In response to Grimson, Smith revived the image of the latke by presenting the triple bottom line for measuring success: prosperity, planet, and potatoes. She demonstrated how the triple bottom line explains why the latke is superior for a sustainable world. She added that 2008 was the U.N. Year of the Potato, whereas not once has a hamentash filling had its own year.

For Team Latke, Wagner convinced the audience that, because potatoes can be brought to space, latkes make great zero-gravity meals. On the other hand, because “safety in space requires no sharp edges,” hamentashen are useless — even dangerous — in space.

Sipser wrapped things up for Team Hamentash with the HamenTheorem, which proves by contradiction that the hamentash is better than the latke. First, the proof assumes latkes are best. Then by obviousness, he claimed that hamentashen are better than nothing, and by first assumption, claimed that nothing is better than latkes. Therefore, Sipser argued that the HamenTheorem proved that hamentashen are better than latkes.

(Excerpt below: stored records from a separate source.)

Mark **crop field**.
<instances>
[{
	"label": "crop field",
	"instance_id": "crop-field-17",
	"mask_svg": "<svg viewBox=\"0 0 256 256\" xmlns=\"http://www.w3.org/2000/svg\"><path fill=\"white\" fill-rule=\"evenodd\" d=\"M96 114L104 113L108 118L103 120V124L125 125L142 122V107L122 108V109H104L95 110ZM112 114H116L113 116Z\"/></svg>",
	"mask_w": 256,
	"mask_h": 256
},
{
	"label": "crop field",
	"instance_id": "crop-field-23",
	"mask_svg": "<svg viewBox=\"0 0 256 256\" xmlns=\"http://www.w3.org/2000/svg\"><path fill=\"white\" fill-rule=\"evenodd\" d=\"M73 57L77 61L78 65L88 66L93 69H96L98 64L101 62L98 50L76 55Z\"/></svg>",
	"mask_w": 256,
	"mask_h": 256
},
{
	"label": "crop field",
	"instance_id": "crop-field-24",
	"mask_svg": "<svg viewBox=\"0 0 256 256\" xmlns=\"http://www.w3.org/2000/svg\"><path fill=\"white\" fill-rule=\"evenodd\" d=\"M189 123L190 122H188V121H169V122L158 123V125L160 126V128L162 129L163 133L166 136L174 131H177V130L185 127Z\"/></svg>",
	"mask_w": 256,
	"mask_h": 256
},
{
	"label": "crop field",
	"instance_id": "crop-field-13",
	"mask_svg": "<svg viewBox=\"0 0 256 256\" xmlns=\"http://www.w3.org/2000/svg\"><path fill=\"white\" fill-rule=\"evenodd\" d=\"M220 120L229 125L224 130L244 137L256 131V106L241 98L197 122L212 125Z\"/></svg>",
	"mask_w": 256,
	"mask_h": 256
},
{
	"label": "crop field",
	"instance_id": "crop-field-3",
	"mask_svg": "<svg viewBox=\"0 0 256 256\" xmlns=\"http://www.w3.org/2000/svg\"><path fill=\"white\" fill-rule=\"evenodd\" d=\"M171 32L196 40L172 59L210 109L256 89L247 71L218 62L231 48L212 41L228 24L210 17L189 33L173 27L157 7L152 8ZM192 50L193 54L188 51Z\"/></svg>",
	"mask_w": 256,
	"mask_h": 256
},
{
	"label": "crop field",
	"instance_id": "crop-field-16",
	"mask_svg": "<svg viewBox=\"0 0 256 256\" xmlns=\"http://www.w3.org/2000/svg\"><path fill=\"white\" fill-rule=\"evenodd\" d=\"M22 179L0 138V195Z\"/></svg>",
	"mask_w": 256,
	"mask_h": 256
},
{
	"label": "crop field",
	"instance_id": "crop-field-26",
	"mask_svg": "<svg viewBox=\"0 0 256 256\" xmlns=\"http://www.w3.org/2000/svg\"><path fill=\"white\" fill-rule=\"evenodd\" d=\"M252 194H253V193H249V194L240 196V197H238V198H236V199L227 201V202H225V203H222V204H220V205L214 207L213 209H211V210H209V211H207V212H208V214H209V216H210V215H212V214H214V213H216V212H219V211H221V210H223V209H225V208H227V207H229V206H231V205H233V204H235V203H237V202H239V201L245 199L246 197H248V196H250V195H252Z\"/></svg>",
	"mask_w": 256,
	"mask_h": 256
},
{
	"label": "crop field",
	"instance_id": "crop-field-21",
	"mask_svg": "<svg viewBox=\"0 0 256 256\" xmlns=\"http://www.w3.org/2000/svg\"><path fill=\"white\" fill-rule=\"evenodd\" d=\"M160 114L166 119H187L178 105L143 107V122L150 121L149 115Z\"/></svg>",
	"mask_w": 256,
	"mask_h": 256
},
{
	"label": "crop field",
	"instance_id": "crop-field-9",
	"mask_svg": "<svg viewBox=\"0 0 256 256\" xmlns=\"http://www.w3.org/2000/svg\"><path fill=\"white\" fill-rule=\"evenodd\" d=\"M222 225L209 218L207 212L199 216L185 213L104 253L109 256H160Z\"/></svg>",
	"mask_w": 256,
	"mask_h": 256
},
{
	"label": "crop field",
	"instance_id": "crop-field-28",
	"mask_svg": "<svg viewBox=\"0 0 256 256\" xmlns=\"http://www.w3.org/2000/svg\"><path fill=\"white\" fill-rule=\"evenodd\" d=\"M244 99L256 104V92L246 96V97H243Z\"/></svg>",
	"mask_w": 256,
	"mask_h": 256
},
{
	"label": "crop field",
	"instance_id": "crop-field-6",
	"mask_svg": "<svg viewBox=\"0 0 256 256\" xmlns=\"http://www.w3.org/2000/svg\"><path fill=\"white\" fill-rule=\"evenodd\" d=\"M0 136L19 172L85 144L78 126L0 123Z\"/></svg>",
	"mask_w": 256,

Imperiali used the rules of organic chemistry to criticize hamentashen. She said that the triangle structure of the hamentash is “unreliable, unstable, and duplicitous” because is like a three-membered ring. She then concluded her presentation with a question to the audience: “Everyone may tell you that a triangle is perfect, but what happens when that triangle isn’t a triangle anymore?”

Team Hamentash made the first rebuttal, quickly countering Team Latke’s arguments with ones such as “the Challenger disaster was caused by an O-ring and not a hamentash ring.” Instead of a traditional rebuttal, Team Latke presented a photo of the Latke-Hamentash fold, a protein which, when rotated, had 3 triangular sections surrounded by 3 circular sections, symbolizing latkes and hamentashen coexisting in harmony.

The debate, as always, ended in a tie, allowing for another debate next year.